Where a picture appears, skip it and copy everything else in the listing exactly.

● ● ● ● ●

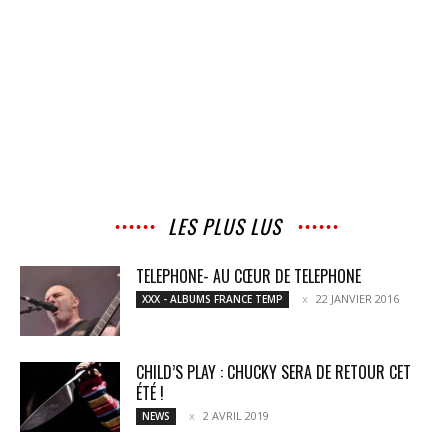
LES PLUS LUS
TELEPHONE- AU CŒUR DE TELEPHONE
22 JANVIER 2016
XXX - ALBUMS FRANCE TEMP
CHILD’S PLAY : CHUCKY SERA DE RETOUR CET
ÉTÉ !
2 AVRIL 2019
NEWS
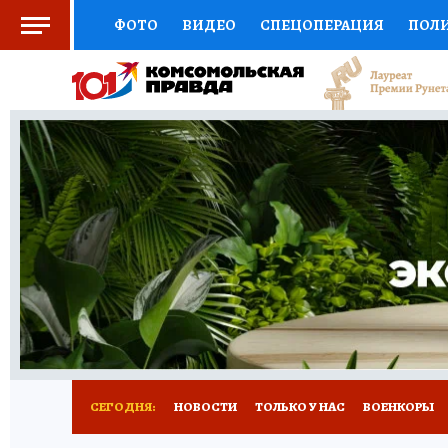
ФОТО
ВИДЕО
СПЕЦОПЕРАЦИЯ
ПОЛ
СОЦПОДДЕРЖКА
НАУКА
СПОРТ
КО
ВЫБОР ЭКСПЕРТОВ
ДОКТОР
ФИНАНС
КНИЖНАЯ ПОЛКА
ПРОГНОЗЫ НА СПОРТ
ПРЕСС-ЦЕНТР
НЕДВИЖИМОСТЬ
ТЕЛЕ
РАДИО КП
РЕКЛАМА
ТЕСТЫ
НОВОЕ 
СЕГОДНЯ:
НОВОСТИ
ТОЛЬКО У НАС
ВОЕНКОРЫ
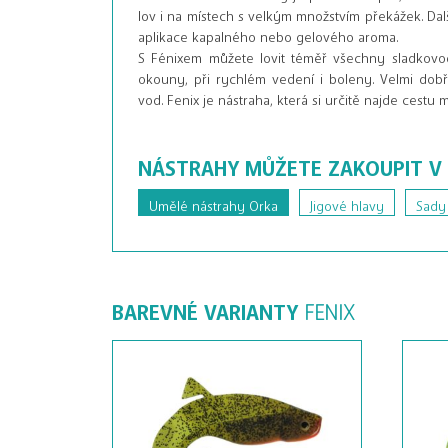
lov i na místech s velkým množstvím překážek. Dal
aplikace kapalného nebo gelového aroma.
S Fénixem můžete lovit téměř všechny sladkovod
okouny, při rychlém vedení i boleny. Velmi dobř
vod. Fenix je nástraha, která si určitě najde cestu
NÁSTRAHY MŮŽETE ZAKOUPIT V
Umělé nástrahy Orka
Jigové hlavy
Sady
BAREVNÉ VARIANTY
FENIX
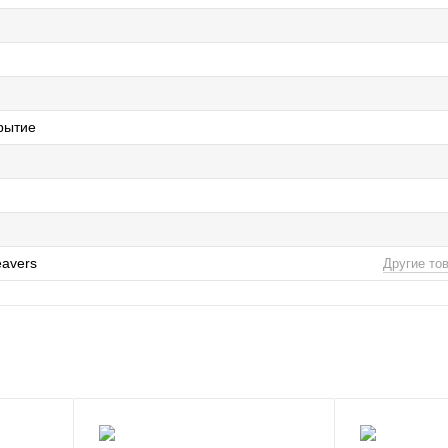
рытие
eavers
Другие то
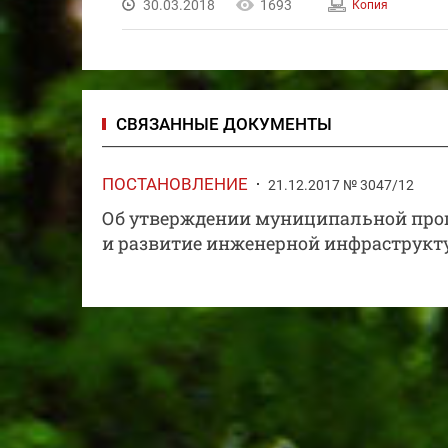
30.03.2018
1693
Копия
СВЯЗАННЫЕ ДОКУМЕНТЫ
ПОСТАНОВЛЕНИЕ
21.12.2017 № 3047/12
Об утверждении муниципальной прог
и развитие инженерной инфраструкту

● ● ● ● ●

Task answer ▸
LES PLUS LUS
TELEPHONE- AU CŒUR DE TELEPHONE
22 JANVIER 2016
XXX - ALBUMS FRANCE TEMP
CHILD’S PLAY : CHUCKY SERA DE RETOUR CET
ÉTÉ !
2 AVRIL 2019
NEWS
ФОТО
ВИДЕО
СПЕЦОПЕРАЦИЯ
ПОЛ
СОЦПОДДЕРЖКА
НАУКА
СПОРТ
КО
ВЫБОР ЭКСПЕРТОВ
ДОКТОР
ФИНАНС
КНИЖНАЯ ПОЛКА
ПРОГНОЗЫ НА СПОРТ
ПРЕСС-ЦЕНТР
НЕДВИЖИМОСТЬ
ТЕЛЕ
РАДИО КП
РЕКЛАМА
ТЕСТЫ
НОВОЕ 
СЕГОДНЯ:
НОВОСТИ
ТОЛЬКО У НАС
ВОЕНКОРЫ
lov i na místech s velkým množstvím překážek. Dal
aplikace kapalného nebo gelového aroma.
S Fénixem můžete lovit téměř všechny sladkovod
okouny, při rychlém vedení i boleny. Velmi dobř
vod. Fenix je nástraha, která si určitě najde cestu
NÁSTRAHY MŮŽETE ZAKOUPIT V
Umělé nástrahy Orka
Jigové hlavy
Sady
BAREVNÉ VARIANTY
FENIX
рытие
eavers
Другие то
30.03.2018
1693
Копия
СВЯЗАННЫЕ ДОКУМЕНТЫ
ПОСТАНОВЛЕНИЕ
21.12.2017 № 3047/12
Об утверждении муниципальной прог
и развитие инженерной инфраструкту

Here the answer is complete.